Je ne sais quelle destination l’on donnera à ce quartier ; mais pourquoi donc ne pouvait-on pas le moderniser en lui conservant son look de village de pêcheurs qui de surcroît présentera, à n’en pas douter, un intérêt touristique significatif. Que ne pourrait-on lui conserver sa dénomination de Xwlacondji quelle que soit sa nouvelle affectation ! C’est le meilleur hommage qui reste à rendre à ces expulsés d’un village qu’ils ont créé et qu’ils ont construit quand bien même en matériaux précaires, à la sueur de leur front; c’est le meilleur hommage qu’on puisse rendre à leur bravoure aussi. Aucun groupe, aucun individu n’a autant contribué concrètement à l’essor économique commercial et culturel de notre pays. Lorsque des peuples ont eu tel impact sur le développement, quand bien même ne sachant ni lire ni écrire, il convient de leur en être redevable, tout au moins en reconnaissant leur mérite et en le proclamant haut et fort; c’était leur attente légitime.
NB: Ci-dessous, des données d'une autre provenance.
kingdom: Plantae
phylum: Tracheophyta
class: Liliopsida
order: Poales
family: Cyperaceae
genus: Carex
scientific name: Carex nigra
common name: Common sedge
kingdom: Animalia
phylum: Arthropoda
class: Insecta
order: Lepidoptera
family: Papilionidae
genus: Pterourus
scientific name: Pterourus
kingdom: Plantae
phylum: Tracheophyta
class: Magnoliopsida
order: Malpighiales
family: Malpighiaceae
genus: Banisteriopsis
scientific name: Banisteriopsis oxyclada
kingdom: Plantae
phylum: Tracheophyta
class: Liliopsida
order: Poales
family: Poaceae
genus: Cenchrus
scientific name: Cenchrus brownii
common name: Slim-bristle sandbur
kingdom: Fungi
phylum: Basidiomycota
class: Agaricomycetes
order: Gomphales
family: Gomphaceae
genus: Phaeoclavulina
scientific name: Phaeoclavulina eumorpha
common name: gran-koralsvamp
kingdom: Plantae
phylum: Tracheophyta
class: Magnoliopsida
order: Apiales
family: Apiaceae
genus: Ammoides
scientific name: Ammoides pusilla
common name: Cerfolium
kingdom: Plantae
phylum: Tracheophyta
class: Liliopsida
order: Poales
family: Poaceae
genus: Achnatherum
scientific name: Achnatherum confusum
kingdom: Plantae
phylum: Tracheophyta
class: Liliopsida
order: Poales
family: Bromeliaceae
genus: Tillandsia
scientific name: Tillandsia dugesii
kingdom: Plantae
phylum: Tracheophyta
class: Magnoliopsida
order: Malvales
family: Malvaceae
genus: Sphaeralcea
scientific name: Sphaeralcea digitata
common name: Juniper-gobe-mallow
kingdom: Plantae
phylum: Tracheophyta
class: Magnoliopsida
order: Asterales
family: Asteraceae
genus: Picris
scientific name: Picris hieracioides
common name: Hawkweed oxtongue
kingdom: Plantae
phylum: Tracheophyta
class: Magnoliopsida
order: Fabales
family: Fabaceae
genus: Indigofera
Nous suggérons alors qu’un mémorial soit érigé en leur honneur en ce lieu de Xwlacondji qui matérialisera et pérennisera leur sacrifice, le don de leurs personnes dans le processus du développement de notre pays. Nous suggérons également que le rôle de pionnier et de précurseur qu’ils ont joué soit enseigné dans les établissements scolaires sur toute l’étendue du territoire national. Les Popos sont les premiers artisans de notre développement ; peut-être n’en ont-ils pas pris eux-mêmes la pleine mesure ; peut-être se sont-ils considérés tout simplement comme des ouvriers ordinaires qu’ils n’étaient guère. Il nous revient de leur rendre justice en les faisant entrer décidemment et définitivement dans l’histoire économique de notre pays. Nous leur devons bien cela.